**WHAT YOU WILL DO:** Check each line of the listing below for the string "moet", then give only the number of lines where it occurs.

**STORED DATA:**
=======

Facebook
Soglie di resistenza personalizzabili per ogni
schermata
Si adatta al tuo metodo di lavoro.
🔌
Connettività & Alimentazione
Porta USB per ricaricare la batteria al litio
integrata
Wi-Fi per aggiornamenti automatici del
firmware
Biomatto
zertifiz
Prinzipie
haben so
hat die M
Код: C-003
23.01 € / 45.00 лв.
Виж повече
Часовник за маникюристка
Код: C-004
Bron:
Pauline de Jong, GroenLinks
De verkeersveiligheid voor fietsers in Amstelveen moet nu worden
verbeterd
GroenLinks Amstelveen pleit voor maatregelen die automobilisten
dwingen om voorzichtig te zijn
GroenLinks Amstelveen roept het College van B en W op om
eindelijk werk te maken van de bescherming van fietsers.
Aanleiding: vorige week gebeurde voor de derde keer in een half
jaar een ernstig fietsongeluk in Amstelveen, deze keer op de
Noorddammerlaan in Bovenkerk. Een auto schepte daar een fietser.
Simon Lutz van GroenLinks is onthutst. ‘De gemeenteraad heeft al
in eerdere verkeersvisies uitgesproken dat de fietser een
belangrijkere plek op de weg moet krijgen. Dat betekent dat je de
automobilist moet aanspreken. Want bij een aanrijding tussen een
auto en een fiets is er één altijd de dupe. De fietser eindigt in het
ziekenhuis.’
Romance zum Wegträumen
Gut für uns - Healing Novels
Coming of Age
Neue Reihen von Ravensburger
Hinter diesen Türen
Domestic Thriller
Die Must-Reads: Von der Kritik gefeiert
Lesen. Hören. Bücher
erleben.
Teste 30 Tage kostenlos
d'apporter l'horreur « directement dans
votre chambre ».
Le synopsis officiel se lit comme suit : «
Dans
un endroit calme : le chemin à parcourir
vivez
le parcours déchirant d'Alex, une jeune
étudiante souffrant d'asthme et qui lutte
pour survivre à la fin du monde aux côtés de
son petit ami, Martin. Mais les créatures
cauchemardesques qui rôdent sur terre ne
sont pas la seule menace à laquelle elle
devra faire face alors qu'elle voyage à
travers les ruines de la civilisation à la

=======

**WRITTEN SOLUTION:** 3